__GOAL__:
Could you proceed with the article on ecotourism in Millinocket below, continuing right after its final line?

Photos: Ecotourism on the Rise

a.ehart · May 13, 2018 ·

By Anne Ehart

Photos by André Beganski and Anne Ehart

The New England Outdoor Center represents what optimists see as the future of Millinocket: ecotourism. Situated at the foot of Millinocket Lake, about 10 miles northwest of town, NEOC boasts a gorgeous view of Mount Katahdin and a year-round outdoor recreation business generating $2 million in revenue last year. Tourism and the creation of nearby Katahdin Woods and Waters National Monument, protecting 87,000 acres of land from logging, have been met with opposition by residents who have seen the timber industry as the driving economic force in the region. Skeptics don’t think the town can survive on tourism alone. Hopefuls, however, see the beauty of the Katahdin region as key to the area’s revival.

(Photo by Anne Ehart)

[Dataset items]
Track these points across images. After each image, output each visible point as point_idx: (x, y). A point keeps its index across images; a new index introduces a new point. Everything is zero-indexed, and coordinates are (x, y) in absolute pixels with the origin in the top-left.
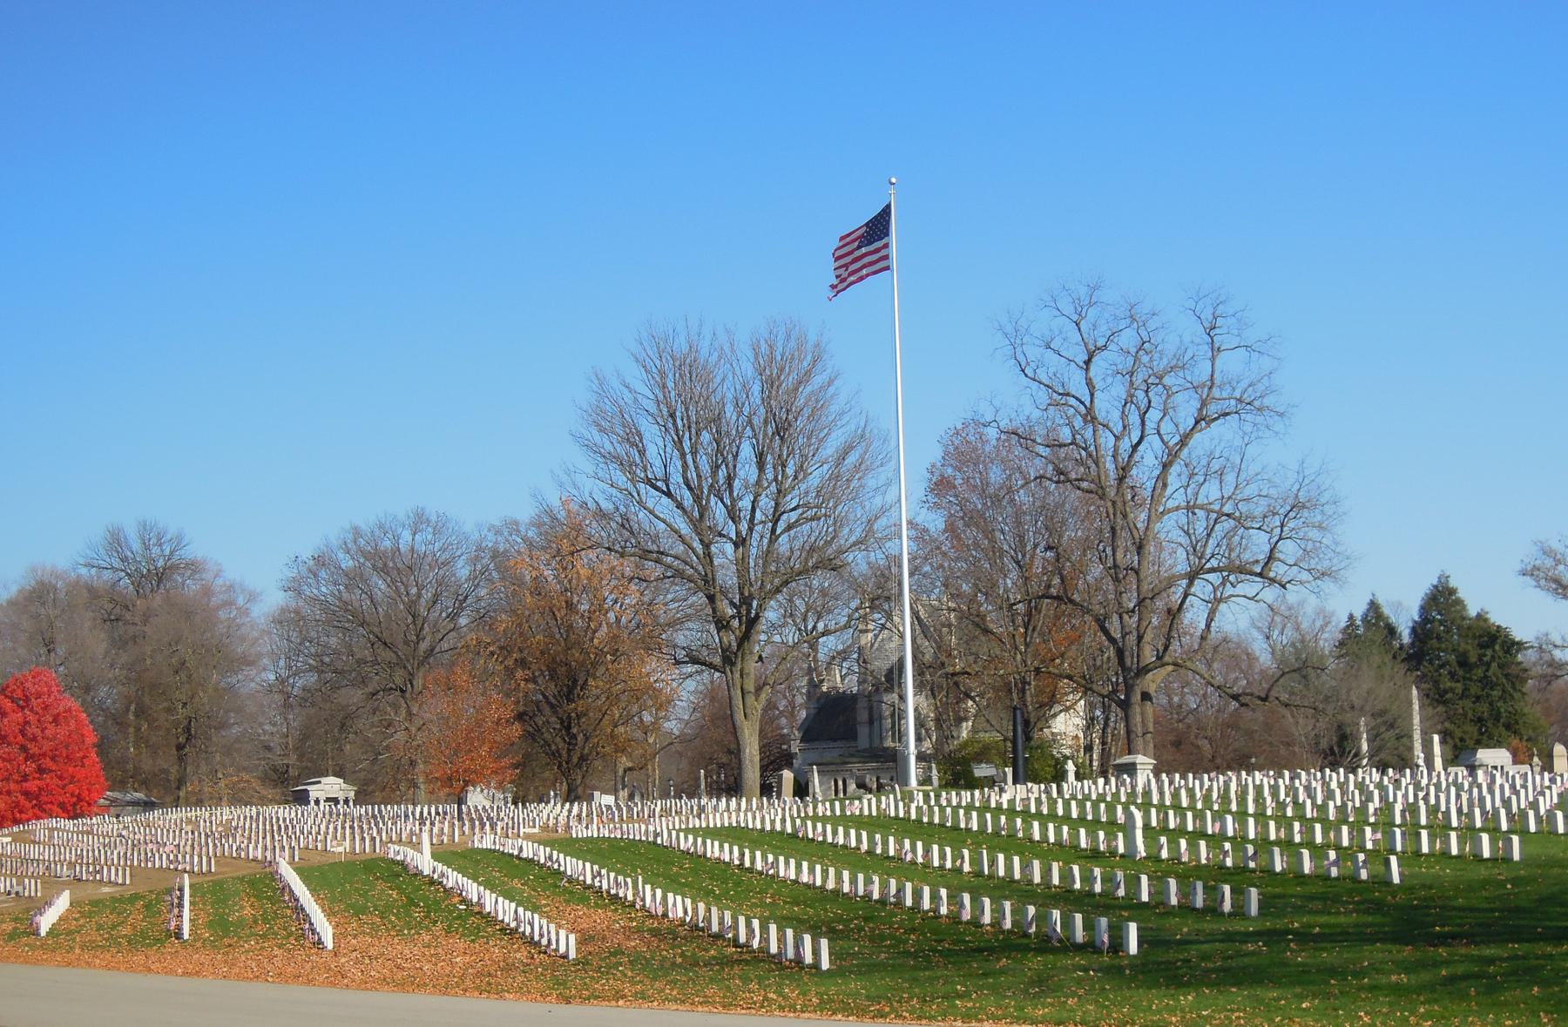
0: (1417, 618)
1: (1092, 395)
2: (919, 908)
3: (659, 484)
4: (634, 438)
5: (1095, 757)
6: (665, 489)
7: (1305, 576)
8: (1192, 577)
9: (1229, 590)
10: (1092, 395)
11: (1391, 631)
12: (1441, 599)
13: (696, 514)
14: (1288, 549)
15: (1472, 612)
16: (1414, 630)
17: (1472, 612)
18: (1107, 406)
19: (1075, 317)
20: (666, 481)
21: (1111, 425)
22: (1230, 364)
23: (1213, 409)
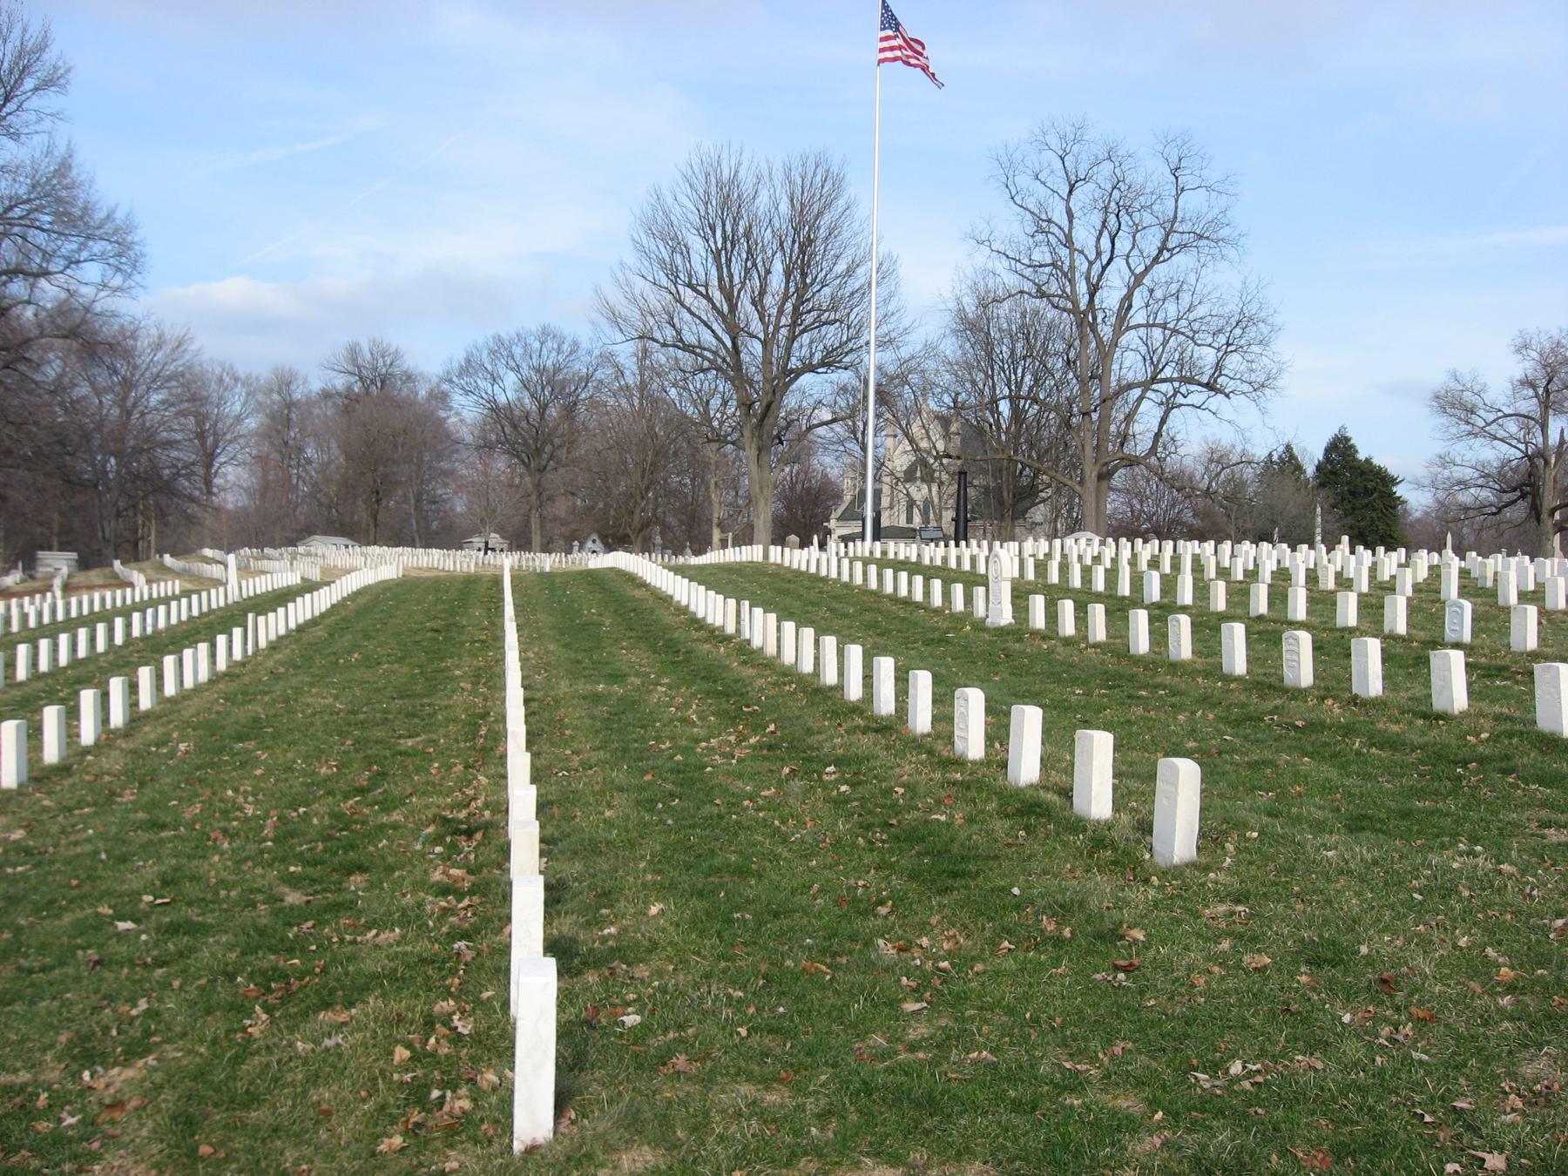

__RESULT OF THIS EXERCISE__:
Mount Katahdin, meaning “The Greatest Mountain,” was named by the Penobscot Native Americans. Standing 5,270 feet, Katahdin is Maine’s tallest mountain and marks the northern end of the Appalachian Trail.

(Photo by André Beganski)

Steve Young, left, and Jeff Bustwick visit Maine from the Philadelphia area about five times a year, and enjoy the snowmobile trails surrounding NEOC. They also visit Katahdin Woods and Waters National Monument, which Gov. Paul LePage has, until recently, refused to mark with signage to direct visitors. (Related content: Maine, terrain and snowmobiles)

“When I first went up there with my wife, and I know the state very well, I lived here and was a trucker for many years, I couldn’t find it,” said Bustwick. The Monument receives mixed reviews from locals, the main criticisms being that protecting the land takes 87,000 acres of trees away from commercial timber use. Despite resistance and lack of signage, the Monument recorded more than 30,000 visitors in its first year. (Related content: No signs point to Katahdin’s national monument)

(Photo by André Beganski)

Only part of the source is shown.